Bayer 04 Leverkusen gibt Trainingszentrum in Monheim nicht auf – trotz massivem Widerstand
Janin FinkeBayer 04 Leverkusen gibt Trainingszentrum in Monheim nicht auf – trotz massivem Widerstand
Bayer 04 Leverkusen reduziert Pläne für neues Trainingszentrum in Monheim am Rhein nach jahrelangem Widerstand
Nach Jahren des Widerstands hat Bayer 04 Leverkusen seine Pläne für einen neuen Trainingscampus in Monheim am Rhein deutlich zurückgestutzt. Doch selbst in dieser auf das Nötigste beschränkten Version bleibt die Zukunft des Projekts ungewiss. Lokale politische Widerstände haben die Umsetzung immer wieder blockiert.
Seit mehr als einem Jahrzehnt sucht der Verein nach einem geeigneten Standort für ein leistungsfähiges Nachwuchsleistungszentrum. Nach der Prüfung von 70 möglichen Flächen entschied man sich für Monheim am Rhein als beste Option. Der geplante Campus sollte zehn Fußballplätze, 150 neue Arbeitsplätze sowie Rad- und Joggingwege für die Öffentlichkeit umfassen.
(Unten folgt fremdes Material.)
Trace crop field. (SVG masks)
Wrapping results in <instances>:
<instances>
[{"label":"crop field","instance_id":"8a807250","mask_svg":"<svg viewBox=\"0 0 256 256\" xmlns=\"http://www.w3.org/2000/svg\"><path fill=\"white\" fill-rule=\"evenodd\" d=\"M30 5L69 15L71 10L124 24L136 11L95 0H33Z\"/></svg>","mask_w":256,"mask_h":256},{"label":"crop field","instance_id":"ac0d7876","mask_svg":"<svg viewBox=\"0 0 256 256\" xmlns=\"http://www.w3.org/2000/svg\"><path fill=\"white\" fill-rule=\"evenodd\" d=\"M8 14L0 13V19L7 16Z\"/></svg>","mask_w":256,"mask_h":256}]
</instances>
Bei den Kommunalwahlen 2025 verlor die regierende Peto-Partei ihre Mehrheit. Eine Koalition aus CDU, SPD, Grünen und FDP übernahm die Regierung und setzte die Ablehnung des Projekts fort. Ihre Bedenken konzentrieren sich vor allem auf Klima- und Umweltschutz – trotz mehrfacher Kompromissangebote von Bayer 04.
Sportdirektor Simon Rolfes warnte vor schweren Folgen, falls der Campus nicht realisiert wird. Ohne das Zentrum drohe dem Verein ein Rückstand im Infrastrukturvergleich zu anderen Bundesliga-Klubs. Auch Bayer-AG-Chef Bill Anderson zeigte sich besorgt über die anhaltenden politischen Streitigkeiten um das Vorhaben.
Die aktuelle Planung stellt die kleinstmögliche Variante dar, die noch den betrieblichen und sportlichen Anforderungen des Vereins gerecht wird. Dennoch bleibt ihre Zukunft ungewiss. Über das Schicksal des Trainingszentrums wird nun in Monheim weiter politisch entschieden.